Luna Aura (Sunday, 4:45 pm)
For fans of: MØ, Banks
Staying afloat in the constantly evolving world of pop is no easy task and as a quick glance at the current fickleness of the Billboard charts shows, staying ahead of the curve and finding the trend before it happens is everything. Melding R&B, trap high hats and bass, and a penchant for great hooks, Luna Aura is standing at the crossroads of charting pop music and the influences that subtly impact the mainstream from below.
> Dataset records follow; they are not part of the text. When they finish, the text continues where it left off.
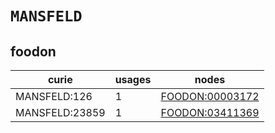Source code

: # `MANSFELD`

## foodon

| curie          |   usages | nodes                                                     |
|----------------|----------|-----------------------------------------------------------|
| MANSFELD:126   |        1 | [FOODON:00003172](https://bioregistry.io/FOODON:00003172) |
| MANSFELD:23859 |        1 | [FOODON:03411369](https://bioregistry.io/FOODON:03411369) |

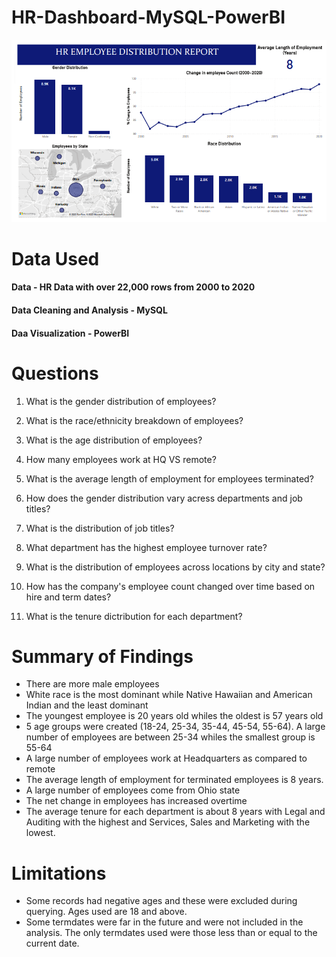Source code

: # HR-Dashboard-MySQL-PowerBI

![My Image](images/image1.png)

# Data Used

#### Data - HR Data with over 22,000 rows from 2000 to 2020
#### Data Cleaning and Analysis - MySQL
#### Daa Visualization - PowerBI

# Questions 
1. What is the gender distribution of employees?

2. What is the race/ethnicity breakdown of employees?

3. What is the age distribution of employees?

4. How many employees work at HQ VS remote?

5. What is the average length of employment for employees terminated?

6. How does the gender distribution vary acress departments and job titles?

7. What is the distribution of job titles?

8. What department has the highest employee turnover rate?

9. What is the distribution of employees across locations by city and state?

10. How has the company's employee count changed over time based on hire and term dates?

11. What is the tenure dictribution for each department?


# Summary of Findings
- There are more male employees
- White race is the most dominant while Native Hawaiian and American Indian and the least dominant
- The youngest employee is 20 years old whiles the oldest is 57 years old
- 5 age groups were created (18-24, 25-34, 35-44, 45-54, 55-64). A large number of employees are between 25-34 whiles the smallest group is 55-64
- A large number of employees work at Headquarters as compared to remote
- The average length of employment for terminated employees is 8 years.
- A large number of employees come from Ohio state
- The net change in employees has increased overtime
- The average tenure for each department is about 8 years with Legal and Auditing with the highest and Services, Sales and Marketing with the lowest.


# Limitations
- Some records had negative ages and these were excluded during querying. Ages used are 18 and above.
- Some termdates were far in the future and were not included in the analysis. The only termdates used were those less than or equal to the current date.

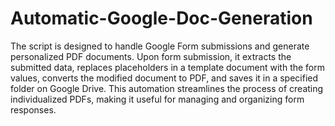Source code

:# Automatic-Google-Doc-Generation
The script is designed to handle Google Form submissions and generate personalized PDF documents. Upon form submission, it extracts the submitted data, replaces placeholders in a template document with the form values, converts the modified document to PDF, and saves it in a specified folder on Google Drive. This automation streamlines the process of creating individualized PDFs, making it useful for managing and organizing form responses.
Her self-titled EP showcases ballads, moments where she boldly lays down slick rhymes, and transcendent celestial pop that will have you wondering how she isn’t a household name yet.
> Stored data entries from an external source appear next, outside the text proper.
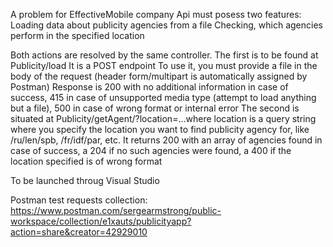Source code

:A problem for EffectiveMobile company
Api must posess two features:
Loading data about publicity agencies from a file
Checking, which agencies perform in the specified location

Both actions are resolved by the same controller.
The first is to be found at Publicity/load It is a POST endpoint
To use it, you must provide a file in the body of the request (header form/multipart is automatically assigned by Postman)
Response is 200 with no additional information in case of success, 415 in case of unsupported media type (attempt to load anything but a file), 500 in case of wrong format or internal error
The second is situated at Publicity/getAgent/?location=...where location is a query string where you specify the location you want to find publicity agency for, like /ru/len/spb, /fr/idf/par, etc.
It returns 200 with an array of agencies found in case of success, a 204 if no such agencies were found, a 400 if the location specified is of wrong format

To be launched throug Visual Studio

Postman test requests collection: https://www.postman.com/sergearmstrong/public-workspace/collection/e1xauts/publicityapp?action=share&creator=42929010
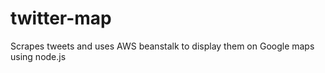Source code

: twitter-map
===========

Scrapes tweets and uses AWS beanstalk to display them on Google maps using node.js
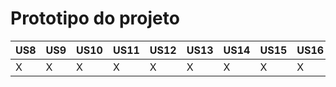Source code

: # Prototipo do projeto
US8 | US9 | US10 | US11 | US12 | US13 | US14 | US15 | US16 | US17
----| ----|------|------|------|------|------|------|------|-----
X   |X    |X     |X     |X     |X     |X     |X     |X     |X  
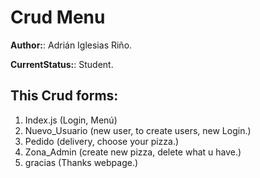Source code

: # Crud Menu

**Author:**: Adrián Iglesias Riño.

**CurrentStatus:**: Student.

## This Crud forms:
1. Index.js (Login, Menú)
2. Nuevo_Usuario (new user, to create users, new Login.)
3. Pedido (delivery, choose your pizza.)
4. Zona_Admin (create new pizza, delete what u have.)
5. gracias (Thanks webpage.)
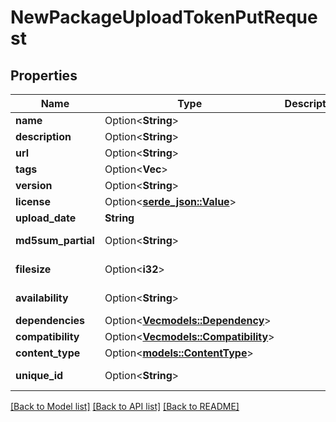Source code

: # NewPackageUploadTokenPutRequest

## Properties

Name | Type | Description | Notes
------------ | ------------- | ------------- | -------------
**name** | Option<**String**> |  | [optional]
**description** | Option<**String**> |  | [optional]
**url** | Option<**String**> |  | [optional]
**tags** | Option<**Vec<String>**> |  | [optional]
**version** | Option<**String**> |  | [optional]
**license** | Option<[**serde_json::Value**](.md)> |  | [optional]
**upload_date** | **String** |  | [readonly]
**md5sum_partial** | Option<**String**> |  | [optional][readonly]
**filesize** | Option<**i32**> |  | [optional][readonly]
**availability** | Option<**String**> |  | [optional][readonly]
**dependencies** | Option<[**Vec<models::Dependency>**](Dependency.md)> |  | [optional]
**compatibility** | Option<[**Vec<models::Compatibility>**](Compatibility.md)> |  | [optional]
**content_type** | Option<[**models::ContentType**](ContentType.md)> |  | [optional]
**unique_id** | Option<**String**> |  | [optional][readonly]

[[Back to Model list]](../README.md#documentation-for-models) [[Back to API list]](../README.md#documentation-for-api-endpoints) [[Back to README]](../README.md)


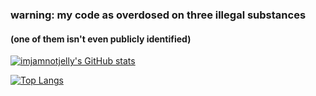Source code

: ### warning: my code as overdosed on three illegal substances
#### (one of them isn't even publicly identified)
[![imjamnotjelly's GitHub stats](https://github-readme-stats.vercel.app/api?username=imjamnotjelly)](https://github.com/anuraghazra/github-readme-stats)

[![Top Langs](https://github-readme-stats.vercel.app/api/top-langs/?username=imjamnotjelly)](https://github.com/anuraghazra/github-readme-stats)
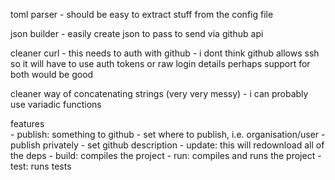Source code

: toml parser
    - should be easy to extract stuff from the config
      file

json builder
    - easily create json to pass to send via
      github api

cleaner curl
    - this needs to auth with github
    - i dont think github allows ssh so it will
      have to use auth tokens or raw login details
      perhaps support for both would be good

cleaner way of concatenating strings (very very messy)
    - i can probably use variadic functions

features    
    - publish: something to github
        - set where to publish, i.e. organisation/user
        - publish privately
        - set github description
    - update: this will redownload all of the deps
    - build: compiles the project
    - run: compiles and runs the project
    - test: runs tests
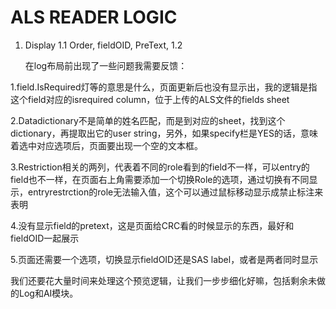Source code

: # ALS READER LOGIC
1. Display
    1.1 Order, fieldOID, PreText,
    1.2

    在log布局前出现了一些问题我需要反馈：

1.field.IsRequired灯等的意思是什么，页面更新后也没有显示出，我的逻辑是指这个field对应的isrequired column，位于上传的ALS文件的fields sheet

2.Datadictionary不是简单的姓名匹配，而是到对应的sheet，找到这个dictionary，再提取出它的user string，另外，如果specify栏是YES的话，意味着选中对应选项后，页面要出现一个空的文本框。

3.Restriction相关的两列，代表着不同的role看到的field不一样，可以entry的field也不一样，在页面右上角需要添加一个切换Role的选项，通过切换有不同显示，entryrestrction的role无法输入值，这个可以通过鼠标移动显示成禁止标注来表明

4.没有显示field的pretext，这是页面给CRC看的时候显示的东西，最好和fieldOID一起展示

5.页面还需要一个选项，切换显示fieldOID还是SAS label，或者是两者同时显示



我们还要花大量时间来处理这个预览逻辑，让我们一步步细化好嘛，包括剩余未做的Log和AI模块。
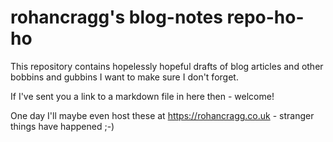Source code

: # rohancragg's blog-notes repo-ho-ho

This repository contains hopelessly hopeful drafts of blog articles and other bobbins and gubbins I want to make sure I don't forget.

If I've sent you a link to a markdown file in here then - welcome!

One day I'll maybe even host these at https://rohancragg.co.uk - stranger things have happened ;-)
Violent Femmes (Sunday, 3:30)
For fans of: Pixies, Meat Puppets, Vampire Weekend
Whenever there’s a conversation regarding the most influential acts of weird awe inspiring rock , the Violent Femmes are shoe-in. The number of bands that would cease to exist or be relevant if it were not for the Femmes umbrella of influence is impossible to quantify, but easy to spot in the work of contemporary acts. Reforming back in 2013 was not vain as they recaptured the zany spirit of their golden years and reeled through hit after hit. This is the sort of no-brainer performance that will either draw you in or it won’t. Expect nothing less than their best and prepare to enter a realm of nostalgic delight.
Kitten (Sunday, 1:00 pm)
For fans of: Haim, Sky Ferreira, Charli XCX
At the risk of being flamed for pointing out the obvious, the 80’s pop renaissance is still on the upswing; the funktastic slappin’ of bass, retro synth, and overly romantic lyrics are possibly stronger than ever. It’s nice to look back to a decade which without a doubt what was a mixed bag of music, but it’s even better to hear a group like Kitten resurrect and update classic sounds without all the cheese and embarrassments. Not to be lumped in with similar 80s inspired groups or singers, Kitten reaches past the sounds of the 80s deep into funk, disco, glam pop, and even face melting shoegaze-inspired power ballads. What’s not to love about Kitten?